まあ、自分なりに頑張って、仕事を続けたことは続けたのですけど、やはり、復職後1年半経って、もうこれ以上働くと、また再発するだろうということで、自分から会社を辞めました。いや、もうこれ以上やると、またあのひどい病院に入らなければいけないということで……。

薬を飲んで、仕事ができないというのは、かなり落ちこみましたよね。『あれ、俺ってこんなにできなかったっけ?』みたいな……。」

Q.会社を辞めたあとはどうされましたか

「退職したのは(復職後)約1年半ぐらいだったので31〜32(歳)だと思います。1〜2年は落ち込んでいて家にいたのですけれども、その時から『幽閉』という本の原稿を書き出しました。

で、書いた原稿を読んで欲しいということで、今はもうなくなってしまったのですけれども、全国精神障害者家族会連合会(全家連)というところがあって、そこに行って、『僕の原稿はどうでしょうか』と見てもらった時に、そこでは、今度新しい施設ができるから入ってみないかということで、かえって新しくできた施設に入る準備もしています。

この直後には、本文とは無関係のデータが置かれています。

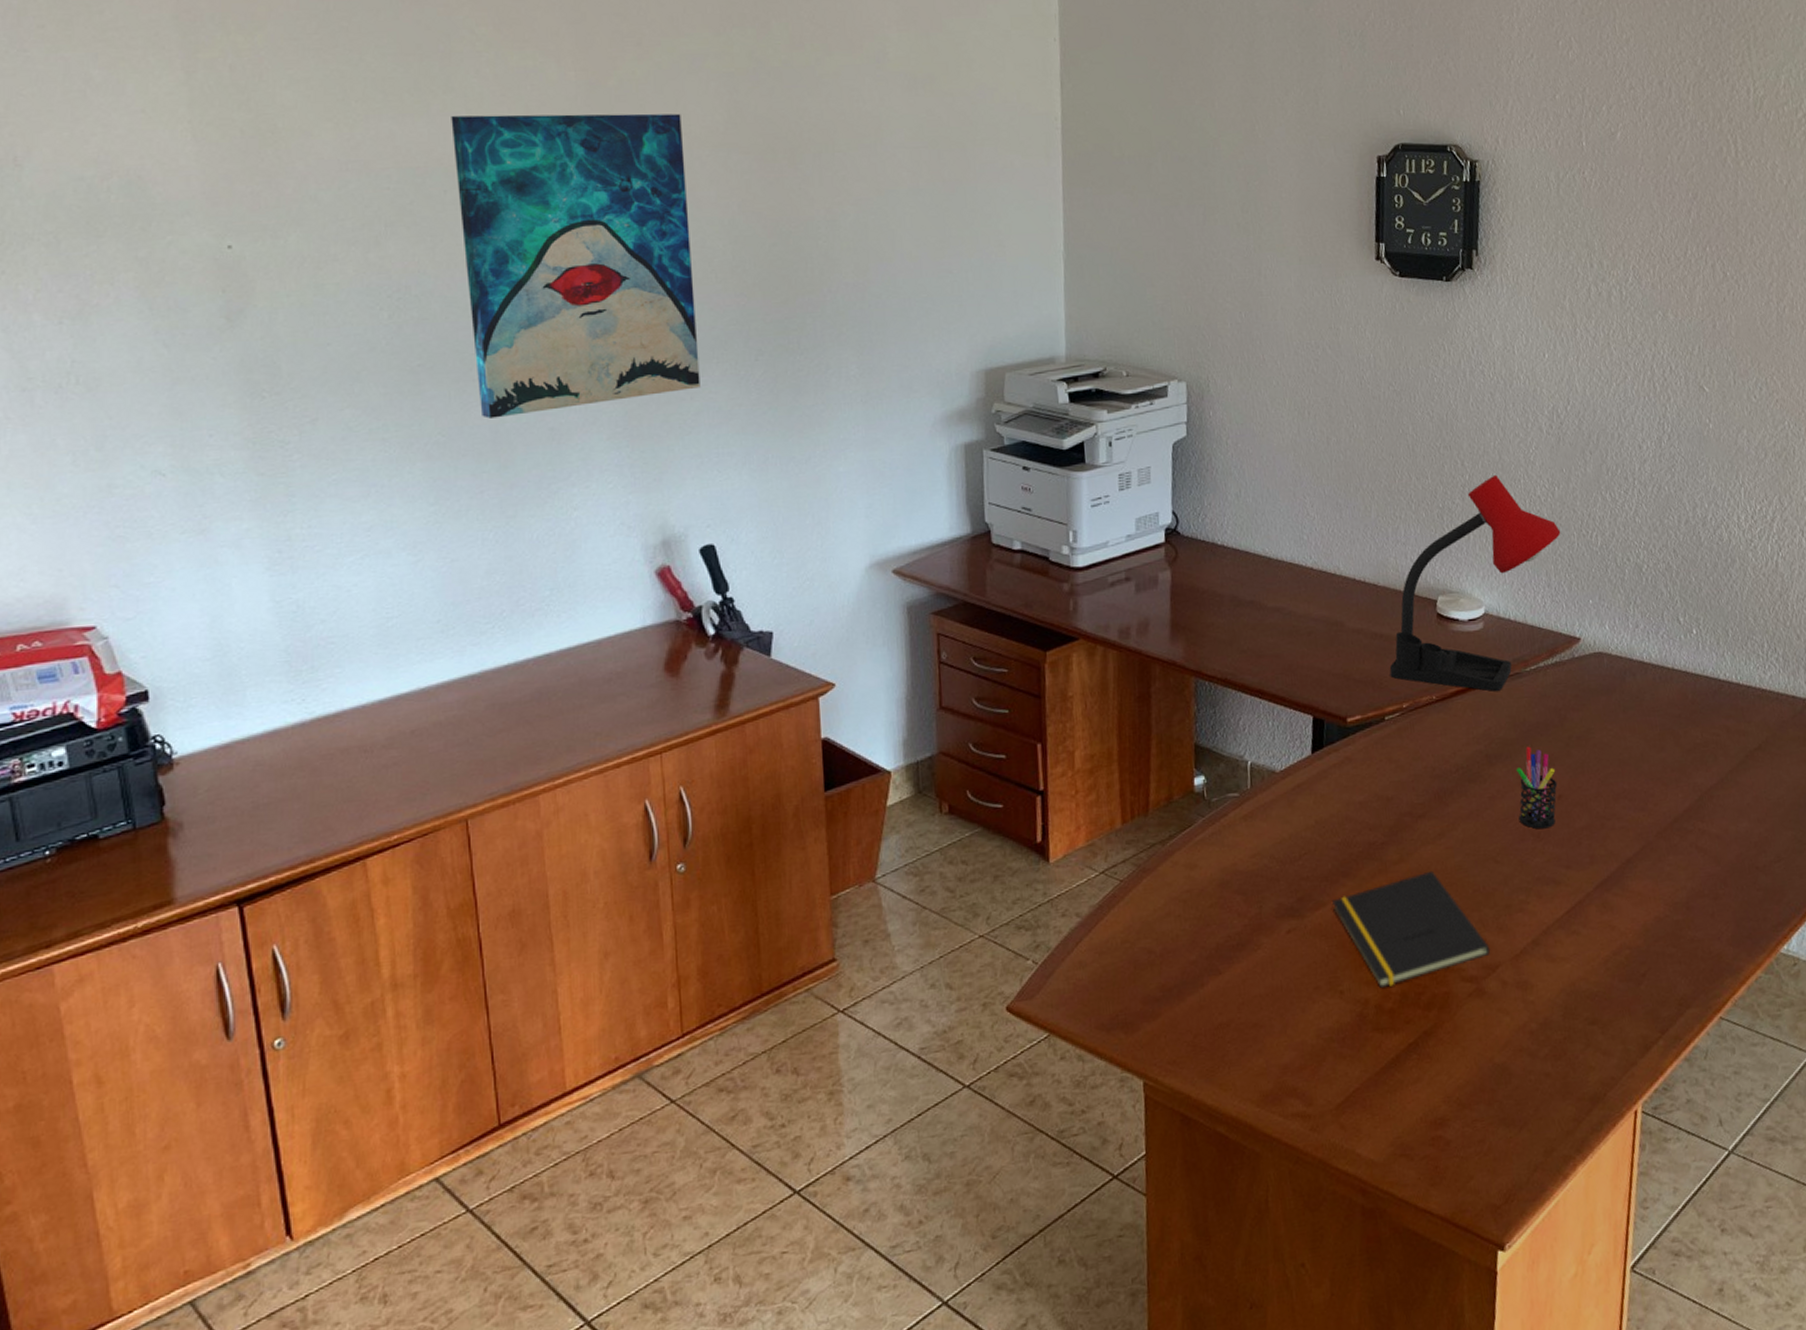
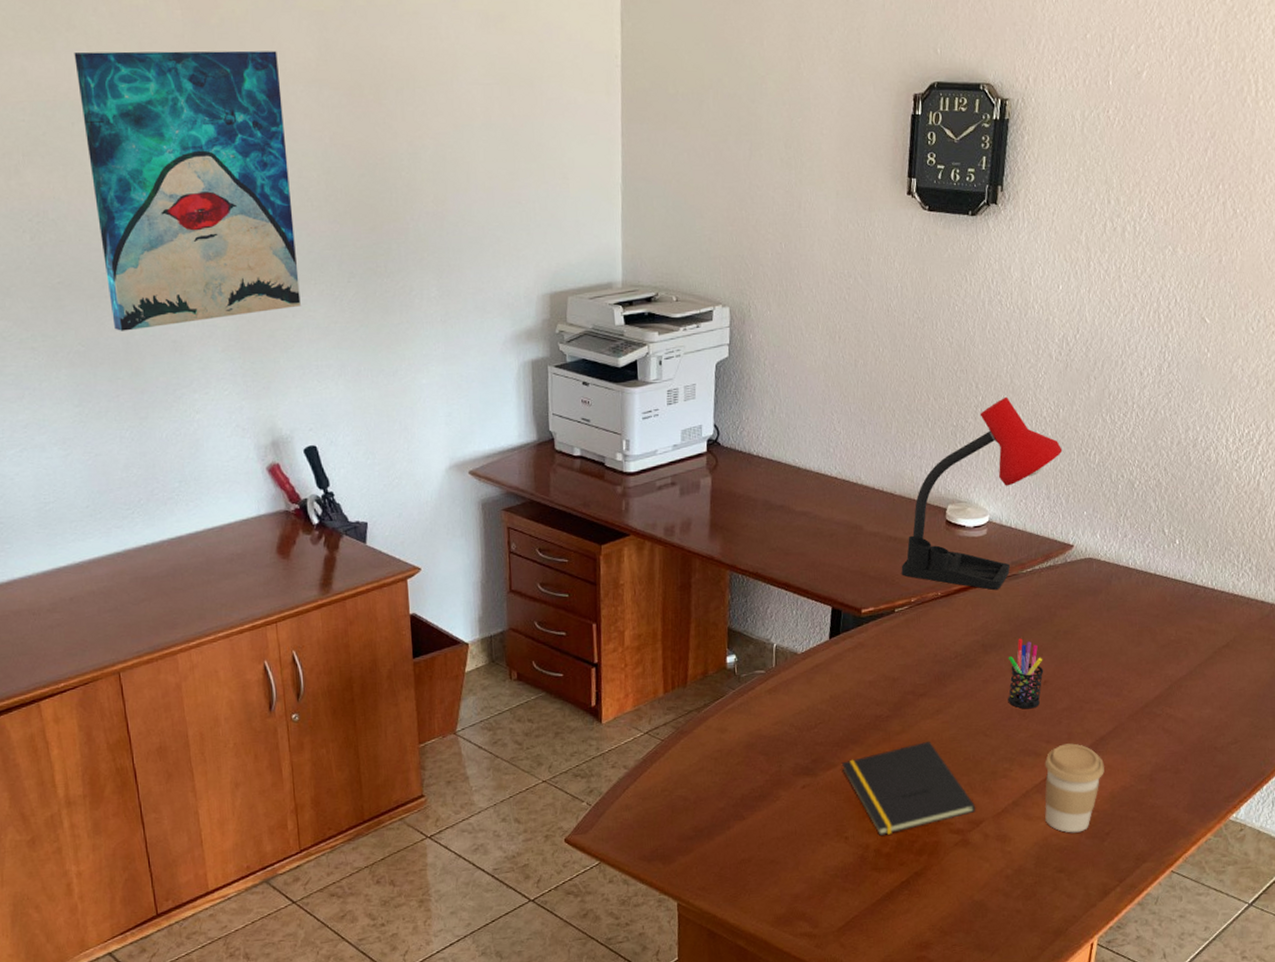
coffee cup: none [1565,868,1634,976] -> present [1044,743,1104,833]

で、そこ(その施設)は割と厳しくて、(午前)9時から(午後)4時まで、鶯谷まで行かなければいけなかったのですけれども、サラリーマンをしていてそんなに間がなかったものですから、通えていましたね。そこには約4〜5年。いわゆるそこで授産作業ですよね。機関誌も発行していまして、原稿入力とか、発送作業とかをやっていましたね

だんだん家に近いほうに戻って来て、練馬の作業所に行ってみたり…、今いる所に落ち着いたという感じですね。支援センター(地域生活支援センター)です。

精神障害者授産施設:雇用されることが困難な精神障害者を対象に、自活生活を支援するため、低料金で必要な訓練を行い職を提供して社会復帰を図ることを目的とした施設。施設には通所型と入所型があり、通所型は定員が20名以上、入所型は同じ20〜30名以下とされている。利用者には授産活動に応じて工賃が支払われる。精神保健福祉法に基づく精神障害者社会復帰施設の一つ。

精神障害者地域生活支援センター:地域で生活する精神障害者を対象に、日常生活全般の支援を行ったり、精神障害者の福祉に関する諸問題の相談に応じて、必要に応じて指導やアドバイスを行う。また、関連機関(保健所、福祉事務所、精神障害者社会復帰施設など)との連絡調整役も担う。精神保健福祉法に基づく精神障害者社会復帰施設の一つで、1999年(平成11年)に制度化された支援機関。